As slow as growth has become in the graphics card and general computing industry, getting to the point where we can do 120hz at 8k per eye is a lot further than 10 years off. It will require a significant change in how (where?) we're generating graphics, not just better hardware.
You're absolutely right... But by rendering separately the high resolution and low resolution views (each at 1k, but one 4x upscaled) we could do 60Hz today. It only requires 2 FHD renders (which is less than a 4k 2eye view at UHD) so 60Hz is very reasonable... possibly 90-120Hz. It also cuts the bandwidth by 8x (2/16) without compression.
It won't, no worries. Eye tracking in an HMD, whether AR or VR is hugely complicated from engineering point of view. There is a reason why an HMD eye tracking kit costs several thousands of USD.
Moreover, from the rendering point of view, foveated rendering is a fairly complex thing to integrate into a 3D engine too. It is definitelly not "free".
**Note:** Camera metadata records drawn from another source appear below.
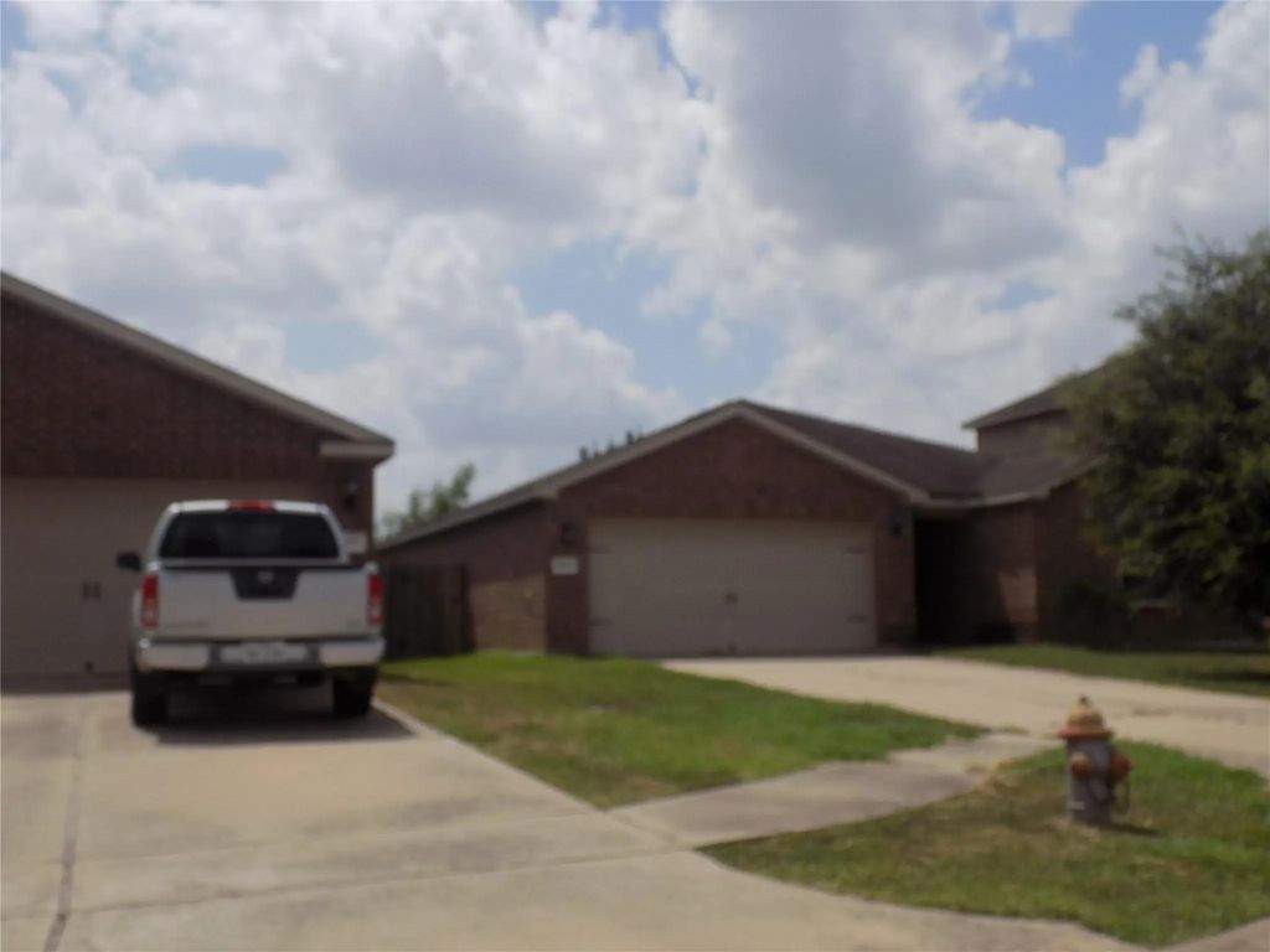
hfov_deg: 45.8
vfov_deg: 35.1
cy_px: 476
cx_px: 635
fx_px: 1504
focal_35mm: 41
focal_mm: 7.3
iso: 80
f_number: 11.5
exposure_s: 1/200
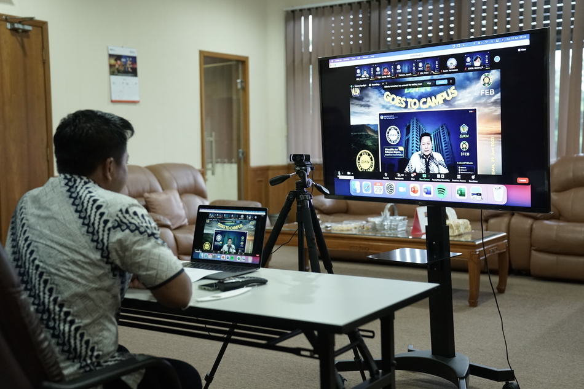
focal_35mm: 47
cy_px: 194
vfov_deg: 28.6
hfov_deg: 41.9
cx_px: 292
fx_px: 762
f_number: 2.8
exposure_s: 1/100
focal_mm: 47
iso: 2000
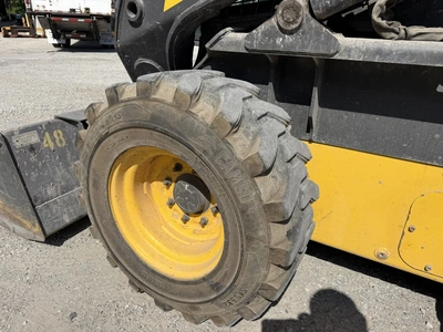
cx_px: 222
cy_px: 166
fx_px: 307
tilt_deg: -23.2
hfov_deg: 71.6
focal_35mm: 24
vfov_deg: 56.8
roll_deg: -1.3
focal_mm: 6.76
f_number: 1.78
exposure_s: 1/6711
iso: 80
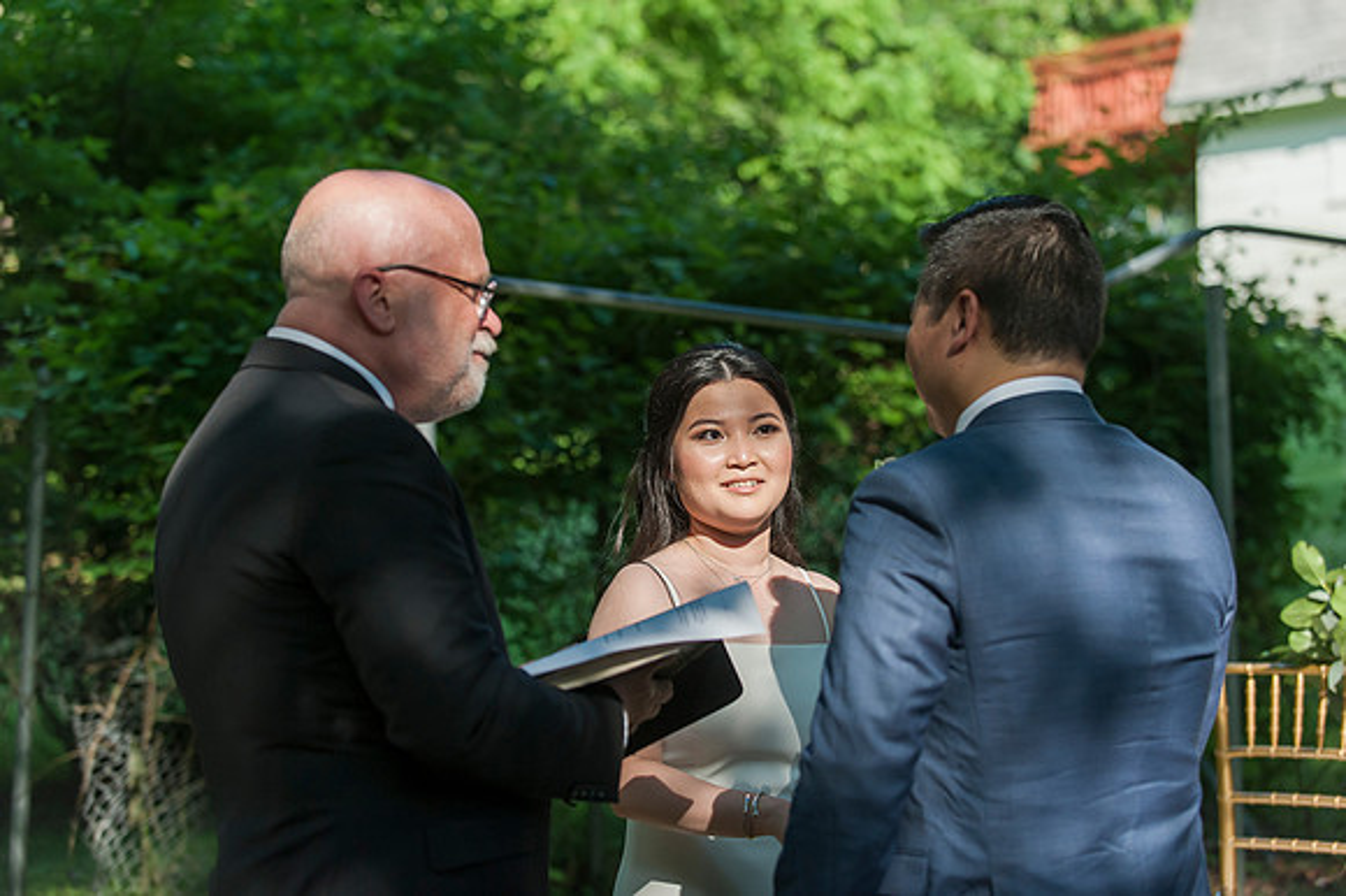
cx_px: 673
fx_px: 3064
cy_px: 448
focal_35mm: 82
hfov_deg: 24.8
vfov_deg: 16.6
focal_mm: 82
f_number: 3.5
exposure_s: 1/2500
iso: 800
No panacea but another important piece of the puzzle. The software part may be complex - but it is just software, and once done, we all benefit from 10x battery life. Eye tracking hardware is complex but Lots of ongoing R&D - the outcome of which will be sensor chips which can be added to HMDs.
Assuming that it's feasible to do ~1080p per eye at 120hz today, 8k per eye is only 16 times more pixels. And considering that increasing the pixel size is embarrassingly parallel, I don't see that as a problem to be able to do in 10 years.
8k x 8k per eye at 120Hz is 64x more pixels at 1/3rd increase in frequency ~= 85x more processing power. Making the (maybe faulty) assumption of doubling processing power every 2 years and that current setup is processor limited, this sort of processing power is ~13 years away.
Same computation but with 4k x 4k per eye predicts ~9 years of progress needed.
I guess I misspoke about being 1920x1080 which is a "2K" screen split in two. An 8K screen split in two would be ~4000x4000 per eye which is still 16x as many pixels as I said, plus the 33% increase in frame rate which I didn't include which matches your second one. Although with how embarrasingly parallel it is, I don't think it's as far off as it seems. Especially considering that it's the previous generation graphics cards that can handle current day VR fine so we're 1-2 years into the 9 years we have to wait, and with so many pixels anti-aliasing can probably be turned off completely. You could probably build something today that could do it, it just would be very expensive and I don't think 8K panels at cell-phone size exist yet.
Also, eye-tracking + foveated rendering will severely reduce the load. Once that works reliably, you just need the cheap, super-high PPI, low-latency screens (which might almost exist today, though at high cost due to lack of a mass-market).